At Bullitt Central High School in Shepherdsville, Kentucky (near Louisville), a teen and his mother decided to protest the administration's decision to allow two Muslim girls to don hijabs, traditional head scarves, ostensibly because it violates the school's rather strict dress code.

So the son wore a shirt with the words "FBI" and "Firm Believer In Christ" on it, also in violation of the dress code, and was told he couldn't wear it. So the mother withdrew him from the school and organized a protest.

Pretty soon, the protest metastasized into something else:
School officials and students said Whiteside's protests attracted the attention of the Ku Klux Klan. She was joined outside the school by other men and women, some of whom were clad in white robes and carried Confederate flags and white-supremacist regalia.

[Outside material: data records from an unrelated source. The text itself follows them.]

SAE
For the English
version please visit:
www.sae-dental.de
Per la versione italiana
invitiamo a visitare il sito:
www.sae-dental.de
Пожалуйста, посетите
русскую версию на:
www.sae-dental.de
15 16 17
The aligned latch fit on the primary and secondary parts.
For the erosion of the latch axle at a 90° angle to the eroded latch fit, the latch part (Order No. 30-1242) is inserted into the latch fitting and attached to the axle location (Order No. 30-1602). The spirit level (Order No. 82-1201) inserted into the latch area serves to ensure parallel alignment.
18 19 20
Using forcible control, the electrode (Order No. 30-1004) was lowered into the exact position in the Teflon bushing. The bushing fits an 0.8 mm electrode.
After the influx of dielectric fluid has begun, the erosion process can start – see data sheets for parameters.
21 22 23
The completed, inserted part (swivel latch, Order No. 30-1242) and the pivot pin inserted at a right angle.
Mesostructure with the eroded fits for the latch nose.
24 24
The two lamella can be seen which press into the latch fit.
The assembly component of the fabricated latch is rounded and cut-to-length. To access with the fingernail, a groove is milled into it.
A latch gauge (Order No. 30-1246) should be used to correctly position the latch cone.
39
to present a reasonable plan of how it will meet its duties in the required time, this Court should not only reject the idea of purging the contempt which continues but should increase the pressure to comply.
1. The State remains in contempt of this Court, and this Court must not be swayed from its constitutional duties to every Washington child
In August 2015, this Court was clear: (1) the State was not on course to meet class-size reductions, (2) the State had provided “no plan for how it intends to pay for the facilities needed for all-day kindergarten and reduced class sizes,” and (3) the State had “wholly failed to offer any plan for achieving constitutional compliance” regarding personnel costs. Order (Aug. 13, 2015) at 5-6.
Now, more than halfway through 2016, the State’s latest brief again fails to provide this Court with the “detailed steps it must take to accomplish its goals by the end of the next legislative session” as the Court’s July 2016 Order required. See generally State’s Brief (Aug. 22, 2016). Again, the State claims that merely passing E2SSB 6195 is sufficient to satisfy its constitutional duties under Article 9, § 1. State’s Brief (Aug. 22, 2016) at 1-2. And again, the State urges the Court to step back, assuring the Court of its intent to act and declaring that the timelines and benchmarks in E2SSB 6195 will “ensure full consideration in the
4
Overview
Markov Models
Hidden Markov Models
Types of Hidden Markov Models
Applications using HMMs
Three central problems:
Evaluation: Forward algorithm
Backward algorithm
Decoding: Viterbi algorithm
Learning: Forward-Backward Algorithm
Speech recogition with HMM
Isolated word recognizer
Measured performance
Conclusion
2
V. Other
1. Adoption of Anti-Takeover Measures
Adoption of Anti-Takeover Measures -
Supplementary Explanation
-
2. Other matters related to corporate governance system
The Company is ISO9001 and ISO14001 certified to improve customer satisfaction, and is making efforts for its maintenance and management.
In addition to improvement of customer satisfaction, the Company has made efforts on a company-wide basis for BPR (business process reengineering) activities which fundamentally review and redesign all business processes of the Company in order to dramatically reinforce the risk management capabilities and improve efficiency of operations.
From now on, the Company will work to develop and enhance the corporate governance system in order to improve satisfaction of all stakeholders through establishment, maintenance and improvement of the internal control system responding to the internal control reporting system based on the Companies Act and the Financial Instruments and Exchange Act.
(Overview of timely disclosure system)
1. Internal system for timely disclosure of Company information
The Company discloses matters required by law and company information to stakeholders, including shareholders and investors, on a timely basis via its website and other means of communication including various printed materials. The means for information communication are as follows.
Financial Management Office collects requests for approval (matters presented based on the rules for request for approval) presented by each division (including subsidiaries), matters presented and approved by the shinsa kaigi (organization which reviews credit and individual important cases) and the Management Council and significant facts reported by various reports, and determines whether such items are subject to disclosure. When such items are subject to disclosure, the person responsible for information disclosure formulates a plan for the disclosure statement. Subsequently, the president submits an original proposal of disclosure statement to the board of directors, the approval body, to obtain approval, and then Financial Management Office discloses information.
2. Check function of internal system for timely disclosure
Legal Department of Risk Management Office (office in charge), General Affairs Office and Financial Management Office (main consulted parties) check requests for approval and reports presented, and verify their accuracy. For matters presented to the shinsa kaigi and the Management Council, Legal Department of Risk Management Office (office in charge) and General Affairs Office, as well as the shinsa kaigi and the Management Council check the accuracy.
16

Whiteside said she didn't organize any involvement with the KKK, adding that her concerns were being misconstrued by students and school officials as racially driven.

"That got out of hand," she said. "It wasn't a racial thing. It was about equal rights and fairness to all students."

But Farris said if anyone has made the issue a racial argument, it was Whiteside.

Bullitt Central students Charlie Johnson and Cayce Dever, both seniors and student government officers, agreed with Farris.

"I feel they were using the dress code to hit on something broader, and that's hate," Charlie said.

Cayce said that when she participated in a counterprotest last week with other students, including Charlie, she spoke with protesters standing with Whiteside and told them that federal law protected the Muslim students' cultural dress.

"They said I didn't understand because I didn't have white pride," Cayce said.

"I said, 'I have American pride.' "

Though the mother, Mrs. Whiteside, tried to distance herself from the Klan support, she went on to say that she intended to put together a petition urging "equal rights for everyone" -- suggesting, evidently, that ordinary white kids were being discriminated against. (Hmmmm ... where have we heard that before?)

As the other teens at the school point out, the hijabs are well within the spirit of the dress code, which is not intended to stop people from wearing clothes that are part of their religious beliefs -- which, in fact, would be in violation of federal codes. The dress codes are intended to enforce modesty in dress. Hijabs are nothing if not modest.

What Mrs. Whiteside's intent is, however, remains somewhat murkier.